A l’heure où les conseils d’administration s’ouvrent aux administrateurs indépendants et membres de la société civile, les arrêts rendus par la Chambre commerciale de la Cour de cassation les 9 et 30 mars 2010 apportent des précisions sur le régime de la responsabilité civile des dirigeants qui devraient faire réfléchir les candidats à la fonction (Cass. Com. 9 mars 2010, n° 08-21.547 et 08-21.793 ; Cass. Com. 30 mars 2010, n° 08-17.841).
1. La mise en cause de la responsabilité civile des administrateurs par les tiers suppose la preuve d’une « faute détachable »
Les administrateurs, comme le Directeur Général et les membres du Directoire, doivent notamment répondre des fautes commises dans leur gestion, leur responsabilité étant soit individuelle, soit solidaire selon que la décision fautive émane d’un administrateur isolé ou, plus fréquemment, résulte d’une délibération prise collégialement par le Conseil d’administration (art. L. 225-251 du Code de commerce).
Une jurisprudence désormais bien établie considère que les tiers ne peuvent engager la responsabilité civile des administrateurs que si ces derniers ont commis une « faute détachable de leurs fonctions », c’est-à-dire une faute intentionnelle d’une particulière gravité incompatible avec l’exercice normal des fonctions sociales (Cass. Com. 27 janvier 1998, n° 93-11.437 ; Cass. Com. 20 mai 2003, n° 99-17.092).
2. Les administrateurs sont soumis à une présomption de responsabilité à l’égard des actionnaires
En revanche, lorsque les plaignants sont actionnaires, la Cour de cassation n’exige pas la preuve d’une « faute détachable » (Cass. Com. 9 mars 2010, prec.). Les administrateurs sont responsables à l’égard de la société et des associés de tous les actes contraires à l’intérêt social, même s’il s’agit de fautes non intentionnelles (simple négligence ou imprudence), que leurs fautes soient graves ou seulement légères.

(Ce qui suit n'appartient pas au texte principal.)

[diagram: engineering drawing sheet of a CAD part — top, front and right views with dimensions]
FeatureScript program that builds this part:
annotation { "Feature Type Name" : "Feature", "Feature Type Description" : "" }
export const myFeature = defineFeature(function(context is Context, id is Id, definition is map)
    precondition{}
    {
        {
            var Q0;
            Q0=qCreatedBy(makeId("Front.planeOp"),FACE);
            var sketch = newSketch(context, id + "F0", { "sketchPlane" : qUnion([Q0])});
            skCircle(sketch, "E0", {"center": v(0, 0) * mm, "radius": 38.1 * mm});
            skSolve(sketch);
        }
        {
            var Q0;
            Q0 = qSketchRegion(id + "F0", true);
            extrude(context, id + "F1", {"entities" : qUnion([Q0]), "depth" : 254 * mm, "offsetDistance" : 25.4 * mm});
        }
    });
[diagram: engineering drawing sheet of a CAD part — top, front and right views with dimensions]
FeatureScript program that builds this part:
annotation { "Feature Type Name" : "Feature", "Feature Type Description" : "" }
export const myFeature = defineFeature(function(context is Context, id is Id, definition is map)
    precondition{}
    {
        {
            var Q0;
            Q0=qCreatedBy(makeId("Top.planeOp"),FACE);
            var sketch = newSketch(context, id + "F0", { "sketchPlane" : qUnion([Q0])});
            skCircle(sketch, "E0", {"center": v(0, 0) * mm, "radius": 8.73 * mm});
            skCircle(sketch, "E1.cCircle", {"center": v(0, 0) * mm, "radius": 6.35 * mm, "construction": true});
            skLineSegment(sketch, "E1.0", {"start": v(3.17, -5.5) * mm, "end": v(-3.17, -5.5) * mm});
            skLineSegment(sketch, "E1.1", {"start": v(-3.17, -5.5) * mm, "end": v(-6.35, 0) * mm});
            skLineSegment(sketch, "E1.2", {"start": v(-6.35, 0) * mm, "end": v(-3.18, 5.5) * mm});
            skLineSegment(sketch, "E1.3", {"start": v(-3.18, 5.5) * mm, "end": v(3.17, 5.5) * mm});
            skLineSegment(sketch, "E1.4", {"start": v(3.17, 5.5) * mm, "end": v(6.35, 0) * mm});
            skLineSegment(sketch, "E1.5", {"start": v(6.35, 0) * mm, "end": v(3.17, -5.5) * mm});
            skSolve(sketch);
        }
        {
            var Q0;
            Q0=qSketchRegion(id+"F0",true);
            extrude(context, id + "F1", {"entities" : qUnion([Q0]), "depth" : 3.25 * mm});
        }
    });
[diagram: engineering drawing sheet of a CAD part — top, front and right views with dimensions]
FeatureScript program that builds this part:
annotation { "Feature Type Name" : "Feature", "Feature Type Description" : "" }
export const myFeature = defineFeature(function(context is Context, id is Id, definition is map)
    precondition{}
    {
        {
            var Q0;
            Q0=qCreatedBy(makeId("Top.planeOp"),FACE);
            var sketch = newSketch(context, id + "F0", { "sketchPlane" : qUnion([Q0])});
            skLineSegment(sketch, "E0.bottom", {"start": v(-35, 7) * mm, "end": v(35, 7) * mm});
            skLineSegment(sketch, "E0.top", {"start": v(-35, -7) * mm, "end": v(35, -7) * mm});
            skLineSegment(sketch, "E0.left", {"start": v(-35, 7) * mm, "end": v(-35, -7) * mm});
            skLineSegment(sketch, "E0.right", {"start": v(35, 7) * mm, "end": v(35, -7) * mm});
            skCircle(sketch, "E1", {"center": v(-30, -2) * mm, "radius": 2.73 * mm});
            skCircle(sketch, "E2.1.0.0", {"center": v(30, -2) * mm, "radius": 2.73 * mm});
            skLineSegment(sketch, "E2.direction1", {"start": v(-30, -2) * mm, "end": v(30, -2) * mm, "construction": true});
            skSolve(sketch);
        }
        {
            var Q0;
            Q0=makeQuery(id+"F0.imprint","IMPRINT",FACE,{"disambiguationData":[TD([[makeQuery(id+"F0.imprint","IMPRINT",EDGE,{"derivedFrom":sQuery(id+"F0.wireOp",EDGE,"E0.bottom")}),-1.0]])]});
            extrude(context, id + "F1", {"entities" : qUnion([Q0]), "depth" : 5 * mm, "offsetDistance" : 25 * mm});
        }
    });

Bien plus, si les administrateurs ne sont tenus que de leur fait personnel, l’arrêt du 30 mars 2010 précise que leur participation à un organe collégial les rend solidairement et collectivement responsables des décisions fautives prises par le Conseil d’administration.
Les administrateurs sont donc soumis à une véritable présomption de responsabilité dont ils ne peuvent se soustraire qu’à charge, pour chacun d’entre eux, de démontrer leur absence de faute.
3. Les causes permettant aux administrateurs de s’exonérer de leur responsabilité sont limitées
Mais autant la jurisprudence apprécie largement les conditions de mise en jeu de la responsabilité civile des membres du Conseil d’administration, autant elle se montre restrictive s’agissant des causes d’exonération. Pour renverser sa présomption de responsabilité, chaque administrateur doit « démontrer qu’il s’est comporté en administrateur prudent et diligent, notamment en s’opposant à (la) décision » critiquée (Cass. Com. 30 mars 2010, prec.).
Encore faut-il que cette désapprobation soit claire.
Comment peut-elle s’exprimer ?
● La simple abstention ou même le fait de voter contre est considéré comme insuffisant par la plupart des auteurs.
● Le plus souvent, l’administrateur fera consigner son opposition dans le procès-verbal de délibération ou établira qu’il n’a pu assister, pour un motif légitime, au Conseil d’administration au cours duquel la décision critiquée a été adoptée.
● La démission s’impose dans les cas les plus graves, à condition que le départ soit motivé et n’intervienne pas tardivement.
4. Le point de départ de la prescription de l’action en responsabilité est reporté en cas de dissimulation
La Cour de cassation se montre également rigoureuse quant à l’appréciation du point de départ de la prescription de l’action en responsabilité. Celle-ci se prescrit par trois ans à compter du fait dommageable ou, s’il a été dissimulé, de sa révélation (art. L. 225-254 du Code de commerce). Dans l’arrêt du 30 mars 2010, la Chambre commerciale approuve ainsi les juges du fond d’avoir retenu l’existence d’une volonté de dissimulation collective de l’ensemble des membres du Conseil d’administration du seul fait qu’aucun d’eux ne s’était personnellement opposé à la décision fautive.
L’actionnaire victime n’a donc pas à faire la preuve, au demeurant difficile à établir, de manoeuvres actives de dissimulation de la part de chacun des administrateurs mis en cause. En définitive, la jurisprudence récente se montre sévère à l’égard des administrateurs dont la responsabilité civile peut être lourdement engagée par des actionnaires abusés (cf. affaire Vivendi). Les dirigeants doivent donc être particulièrement vigilants, notamment sur le contenu de l’information financière diffusée. Quant aux nouveaux administrateurs, ils doivent être conscients que leur fonction n’est pas exempte de risques.